Nasa discovers third energy field around the Earth – Knowledge

Sometimes in science, things suddenly happen very quickly. For around 60 years, researchers have been racking their brains over the so-called polar wind. Satellites that flew hundreds of kilometers above the Earth’s two poles in the 1960s measured a steady stream of charged particles escaping upwards into space, i.e. against the planet’s gravity. The cause of this particle escape remained unclear.

Now a 15-minute rocket flight may have solved the mystery of the polar wind. Measurement data from NASA’s “Endurance” mission suggest that the Earth has a third energy field that causes buoyancy. The “global ambipolar field” spans the Earth and is therefore as fundamental as the planet’s gravity and magnetic field. The researchers report in the journal Nature.

Scientists have long suspected that a third energy field exists around the Earth. There is no other explanation for the polar wind made up of charged particles. A certain amount of buoyancy could be caused by the sun’s radiation causing light particles such as electrons to be thrown out of the atmosphere – similar to steam rising from a kettle of hot water. However, the polar wind consists mainly of cool particles. This is why researchers have long suspected an energy field, but have never been able to prove it.

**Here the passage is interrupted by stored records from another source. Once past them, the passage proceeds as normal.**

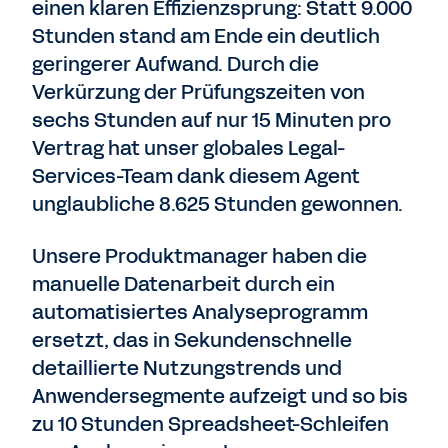
einen klaren Effizienzsprung: Statt 9.000
Stunden stand am Ende ein deutlich
geringerer Aufwand. Durch die
Verkürzung der Prüfungszeiten von
sechs Stunden auf nur 15 Minuten pro
Vertrag hat unser globales Legal-
Services-Team dank diesem Agent
unglaubliche 8.625 Stunden gewonnen.
Unsere Produktmanager haben die
manuelle Datenarbeit durch ein
automatisiertes Analyseprogramm
ersetzt, das in Sekundenschnelle
detaillierte Nutzungstrends und
Anwendersegmente aufzeigt und so bis
zu 10 Stunden Spreadsheet-Schleifen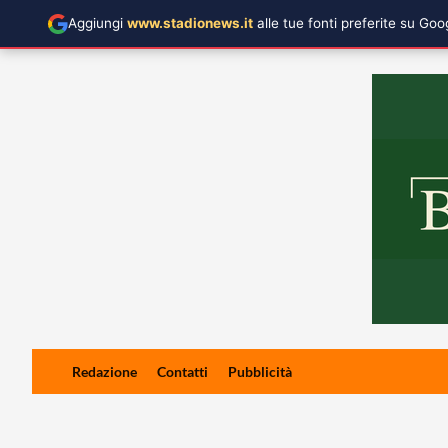
Aggiungi
www.stadionews.it
alle tue fonti preferite su Go
Skip
Redazione
Contatti
Pubblicità
to
content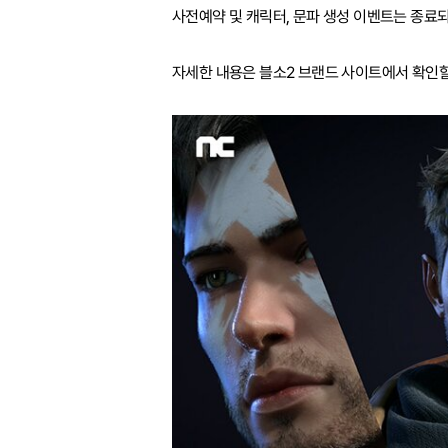
사전예약 및 캐릭터, 문파 생성 이벤트는 종료
자세한 내용은 블소2 브랜드 사이트에서 확인할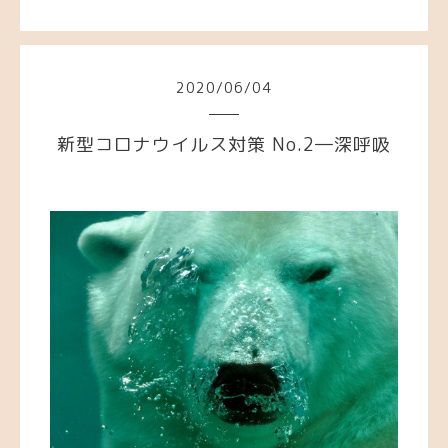
2020
/
06
/
04
新型コロナウイルス対策 No.2―深呼吸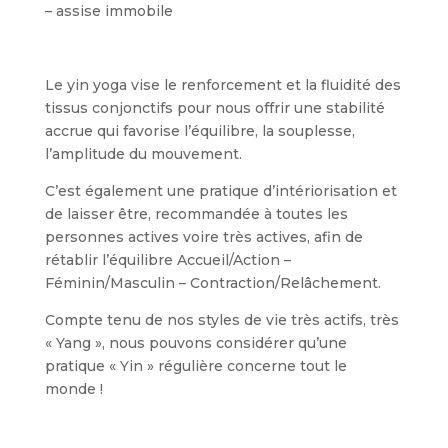
– assise immobile
Le yin yoga vise le renforcement et la fluidité des
tissus conjonctifs pour nous offrir une stabilité
accrue qui favorise l’équilibre, la souplesse,
l’amplitude du mouvement.
C’est également une pratique d’intériorisation et
de laisser être, recommandée à toutes les
personnes actives voire très actives, afin de
rétablir l’équilibre Accueil/Action –
Féminin/Masculin – Contraction/Relâchement.
Compte tenu de nos styles de vie très actifs, très
« Yang », nous pouvons considérer qu’une
pratique « Yin » régulière concerne tout le
monde !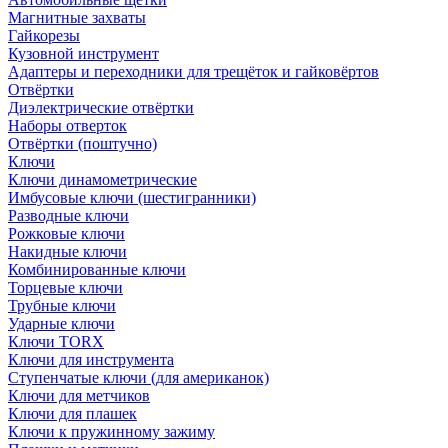
Магнитные захваты
Гайкорезы
Кузовной инструмент
Адаптеры и переходники для трещёток и гайковёртов
Отвёртки
Диэлектрические отвёртки
Наборы отверток
Отвёртки (поштучно)
Ключи
Ключи динамометрические
Имбусовые ключи (шестигранники)
Разводные ключи
Рожковые ключи
Накидные ключи
Комбинированные ключи
Торцевые ключи
Трубные ключи
Ударные ключи
Ключи TORX
Ключи для инструмента
Ступенчатые ключи (для американок)
Ключи для метчиков
Ключи для плашек
Ключи к пружинному зажиму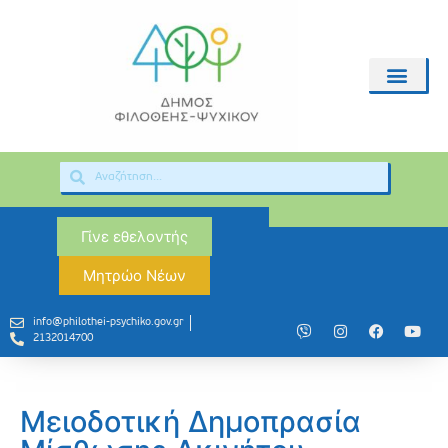
Γίνε εθελοντής
Μητρώο Νέων
info@philothei-psychiko.gov.gr
2132014700
Μειοδοτική Δημοπρασία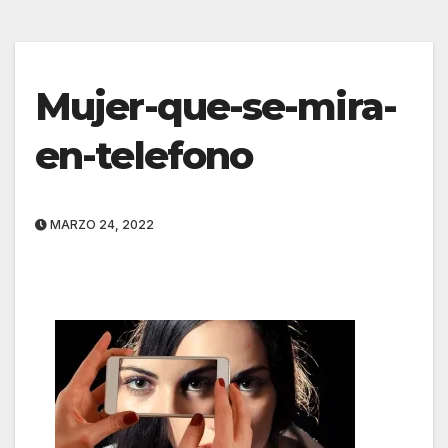
Mujer-que-se-mira-
en-telefono
MARZO 24, 2022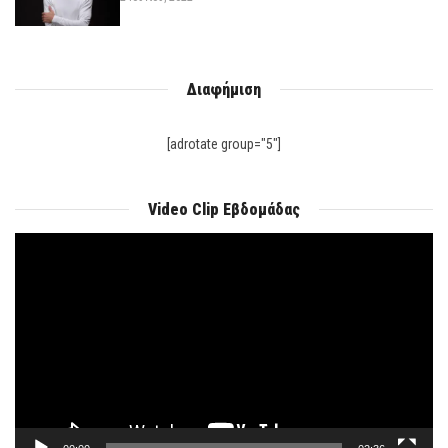
Διαφήμιση
[adrotate group="5"]
Video Clip Εβδομάδας
Πρόγραμμα
Αναπαραγωγής
Βίντεο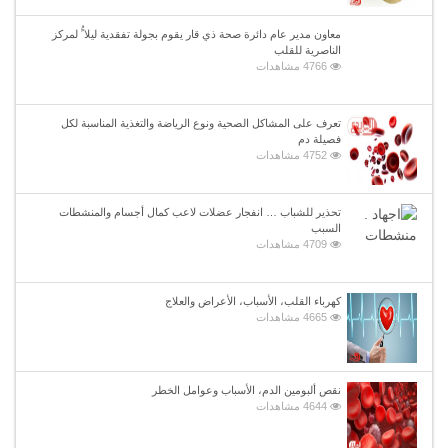
معاون مدير عام دائرة صحة ذي قار يقوم بجولة تفقدية ليلا ًُ لمركز
الناصرية للقلب
4766 مشاهدات
تعرف على المشاكل الصحية ونوع الرياضة والتغذية المناسبة لكل
فصيلة دم
4752 مشاهدات
تحذير للشباب … انفجار عضلات لاعب كمال أجسام والمنشطات
السبب
4709 مشاهدات
كهرباء القلب، الأسباب، الأعراض والعلاج
4665 مشاهدات
نقص ألبومين الدم، الأسباب وعوامل الخطر
4644 مشاهدات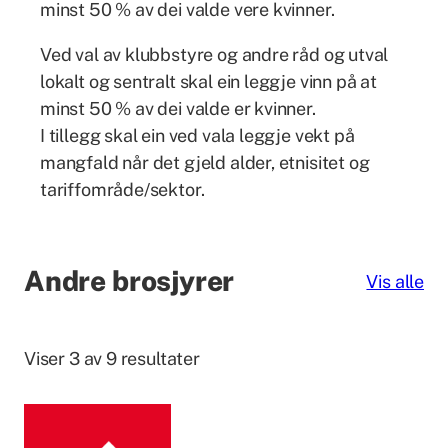
minst 50 % av dei valde vere kvinner.
Ved val av klubbstyre og andre råd og utval
lokalt og sentralt skal ein leggje vinn på at
minst 50 % av dei valde er kvinner.
I tillegg skal ein ved vala leggje vekt på
mangfald når det gjeld alder, etnisitet og
tariffområde/sektor.
Andre brosjyrer
Vis alle
Viser 3 av 9 resultater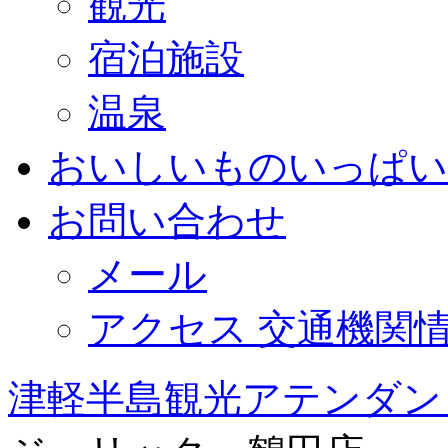
観光
宿泊施設
温泉
おいしいものいっぱい
お問い合わせ
メール
アクセス 交通機関
津軽半島観光アテンダン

That only changed on May 11, 2022. On that day, the rocket lifted off from the Norwegian island of Spitsbergen Endurance named after the ship of the polar explorer Ernest Shackleton, who set off for the Antarctic in 1914. The location for the rocket launch was chosen so that the Endurance to follow the course of the polar wind as accurately as possible. The measurement began at an altitude of around 250 kilometers, and the probe reached a maximum altitude of 768 kilometers, not quite twice the altitude of the International Space Station ISS. 19 minutes after takeoff, the probe crashed back into the sea off Greenland.

Nevertheless, the short parabolic flight was enough to detect the ambipolar field for the first time with the help of a new instrument: between 250 and 768 kilometers altitude, the probe registered a voltage difference of 0.55 volts. “Half a volt is almost nothing – that’s only about as strong as a watch battery,” Glyn Collinson, the mission’s chief scientist, is quoted as saying in a NASA statement. “But that’s exactly the right strength to explain the polar wind.”

The field is created by the dynamics within the atmosphere: gravity causes the heavier, positively charged atomic nuclei to sink downwards, while the slightest impact can catapult the much lighter, negatively charged electrons far out into space. This creates an electric field that counteracts the gravitational effect.

Hydrogen nuclei, which are most commonly found in the polar wind, can experience an acceleration that is more than ten times greater than the Earth’s gravity – enough to shoot them into space at supersonic speed. Even much heavier oxygen ions leave the Earth’s atmosphere in this way. Collinson compares this to a “conveyor belt” that pushes the atmosphere towards space. The term “ambipolar” refers to the fact that forces act on both charges: the lighter electrons are pulled downwards by the heavier atomic nuclei, while at the same time electrons tug on the heavier atomic nuclei on the way up like a dog on a leash.

The researchers suspect that the ambipolar field could have had a decisive influence on the development of the atmosphere on Earth. Other planets such as Mars or Venus could also have such fields, as similar processes must be at work in their atmospheres. With the detection of the field on Earth, these phenomena can now be better researched.